Study text:
※ ※ ※
Re: Kafka topic partition distributing evenly on disks

2020-08-07 Thread Péter Nagykátai
Hello everybody,

Thank you for the detailed answers. My issue is partly answered here:




*This rule also applies to disk-level, which means that when a set
ofpartitions assigned to a specific broker, each of the disks will get
thesame number of partitions without considering the load of disks at
thattime.*

 I admit, I didn't provide enough info either.

So my problem is that an existing topic got a huge surge of events for this
week. I knew that'll happen and I modified the partition count.
Unfortunately, it occurred to me a bit later, that I'll likely need some
extra disk space. So I added an extra disk to each broker. The thing I
didn't know, that Kafka won't evenly distribute the partitions on the disks.
So the question still remains:
 Is there any way to have Kafka evenly distribute data on its disks?
Also, what options do I have *after *I'm in the situation I described
above? (preferably without deleting the topic)

Thanks!

On Fri, Aug 7, 2020 at 12:00 PM Yingshuan Song 
wrote:

> Hi Peter,
> Agreed with Manoj and Vinicius, i think those rules led to this result :
>
> 1)the partitions of a topic - N and replication number - R determine the
> real partition-replica count of this topic, which is N * R;
> 2)   kafka can distribute partitions evenly among brokers, but it is based
> on the broker count when the topic was created, this is important.
> If we create a topic (N - 4, R - 3) in a kafka cluster which contains 3
> kafka brokers, then 4 * 3 / 3 = 4 partitions will be assigned to each
> broker.
> But if a new broker was added into this cluster and another topic (N - 4, R
> - 3) need to be created, then 4 * 3 / 4 = 3 partitions will be assigned to
> each broker.
> Kafka will not assign all those partitions to the new added broker even
> though it is idle and i think this is a shortcoming of kafka.
> This rule also applies to disk-level, which means that when a set of
> partitions assigned to a specific broker, each of the disks will get the
> same number of partitions without considering the load of disks at that
> time.
> 3) when producer send records to topics, how to chose partiton : 3-1) if a
> record has a key, then the partition number calculate according to the key;
> 3-2) if  records have no keys, then those records will be sent to each
> partition in turns. So, if there are lots of records with the same key, and
> those records will be sent to the same partition, and may take up a lot of
> disk space.
※ ※ ※
Record excerpts:
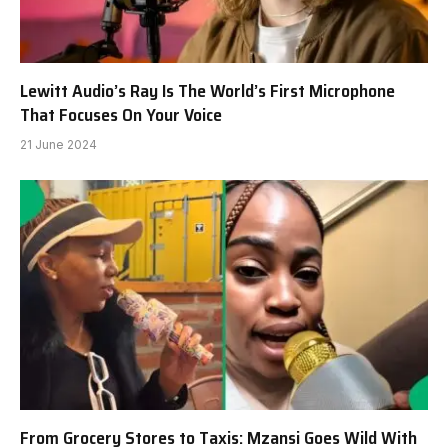
Lewitt Audio’s Ray Is The World’s First Microphone
That Focuses On Your Voice
21 June 2024
From Grocery Stores to Taxis: Mzansi Goes Wild With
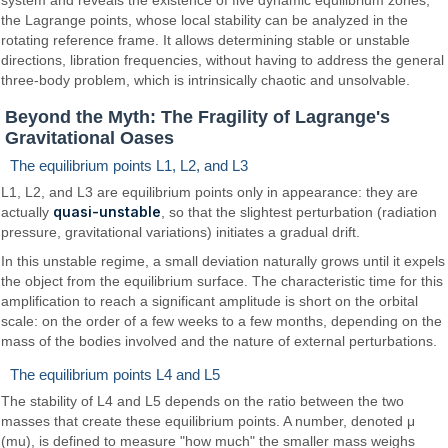
system and reveals the existence of five dynamic equilibrium zones,
the Lagrange points, whose local stability can be analyzed in the
rotating reference frame. It allows determining stable or unstable
directions, libration frequencies, without having to address the general
three-body problem, which is intrinsically chaotic and unsolvable.
Beyond the Myth: The Fragility of Lagrange's
Gravitational Oases
The equilibrium points L1, L2, and L3
L1, L2, and L3 are equilibrium points only in appearance: they are
quasi-unstable
actually
, so that the slightest perturbation (radiation
pressure, gravitational variations) initiates a gradual drift.
In this unstable regime, a small deviation naturally grows until it expels
the object from the equilibrium surface. The characteristic time for this
amplification to reach a significant amplitude is short on the orbital
scale: on the order of a few weeks to a few months, depending on the
mass of the bodies involved and the nature of external perturbations.
The equilibrium points L4 and L5
The stability of L4 and L5 depends on the ratio between the two
masses that create these equilibrium points. A number, denoted μ
(mu), is defined to measure "how much" the smaller mass weighs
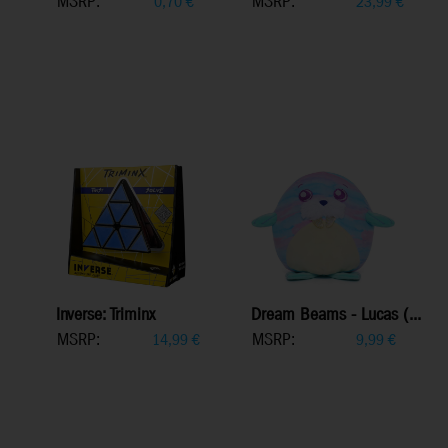
MSRP:
MSRP:
0,70
€
23,99
€
Inverse: Triminx
Dream Beams - Lucas (...
MSRP:
MSRP:
14,99
€
9,99
€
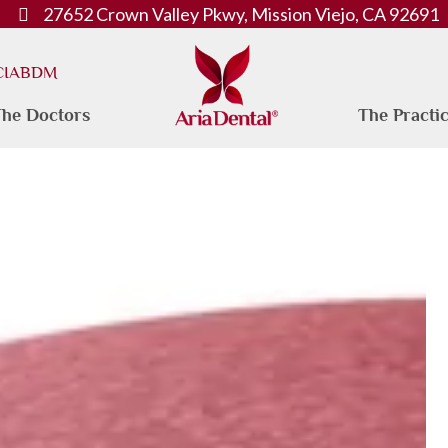
27652 Crown Valley Pkwy, Mission Viejo, CA 92691
 CIABDM
he Doctors
The Practi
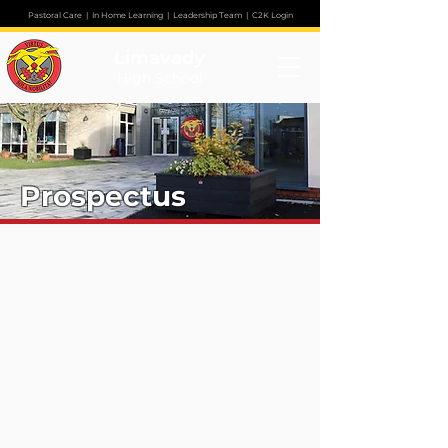
Pastoral Care
|
In Home Learning
|
Leadership Team
|
C2K Login
Limavady
High School
Prospectus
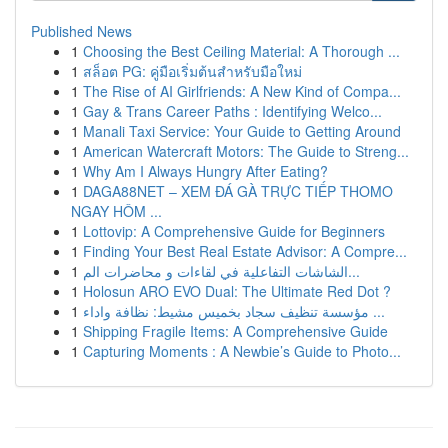
Published News
1
Choosing the Best Ceiling Material: A Thorough ...
1
สล็อต PG: คู่มือเริ่มต้นสำหรับมือใหม่
1
The Rise of AI Girlfriends: A New Kind of Compa...
1
Gay & Trans Career Paths : Identifying Welco...
1
Manali Taxi Service: Your Guide to Getting Around
1
American Watercraft Motors: The Guide to Streng...
1
Why Am I Always Hungry After Eating?
1
DAGA88NET – XEM ĐÁ GÀ TRỰC TIẾP THOMO
NGAY HÔM ...
1
Lottovip: A Comprehensive Guide for Beginners
1
Finding Your Best Real Estate Advisor: A Compre...
1
الشاشات التفاعلية في لقاءات و محاضرات الم...
1
Holosun ARO EVO Dual: The Ultimate Red Dot ?
1
مؤسسة تنظيف سجاد بخميس مشيط: نظافة واداء ...
1
Shipping Fragile Items: A Comprehensive Guide
1
Capturing Moments : A Newbie’s Guide to Photo...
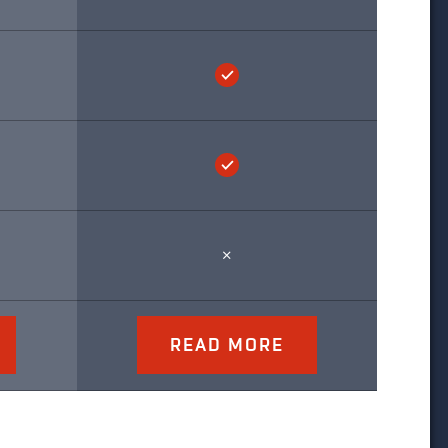
READ MORE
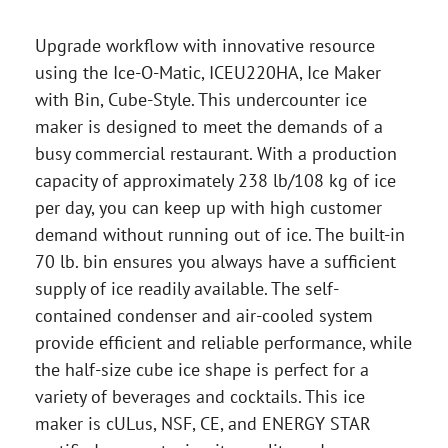
Upgrade workflow with innovative resource
using the Ice-O-Matic, ICEU220HA, Ice Maker
with Bin, Cube-Style. This undercounter ice
maker is designed to meet the demands of a
busy commercial restaurant. With a production
capacity of approximately 238 lb/108 kg of ice
per day, you can keep up with high customer
demand without running out of ice. The built-in
70 lb. bin ensures you always have a sufficient
supply of ice readily available. The self-
contained condenser and air-cooled system
provide efficient and reliable performance, while
the half-size cube ice shape is perfect for a
variety of beverages and cocktails. This ice
maker is cULus, NSF, CE, and ENERGY STAR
※ ※ ※
What you need to do: Extend the Kafka partition thread, picking up directly after its final sentence. The entries were drawn from a separate source.

Written response:
>
>
> hope this helps
>
> Vinicius Scheidegger  于2020年8月7日周五
> 上午6:10写道:
>
> > Hi Peter,
> >
> > AFAIK, everything depends on:
> >
> > 1) How you have configured your topic
> >   a) number of partitions (here I understand you have 15 partitions)
> >   b) partition replication configuration (each partition necessarily has
> a
> > leader - primary responsible to hold the data - and for reads and writes)
> > you can configure the topic to have a number of replicas
> > 2) How you publish messages to the topic
> >   a) The publisher is responsible to choose the partition. This can be
> done
> > consciously (by setting the partition id while sending the message to the
> > topic) or unconsciously (by using the DefaultPartitioner or any other
> > partitioner scheme).
> >
> > All messages sent to a specific partition will be written first to the
> > leader (meaning that the disk configured for the partition leader will
> > receive the load) and then replicated to the replica (followers).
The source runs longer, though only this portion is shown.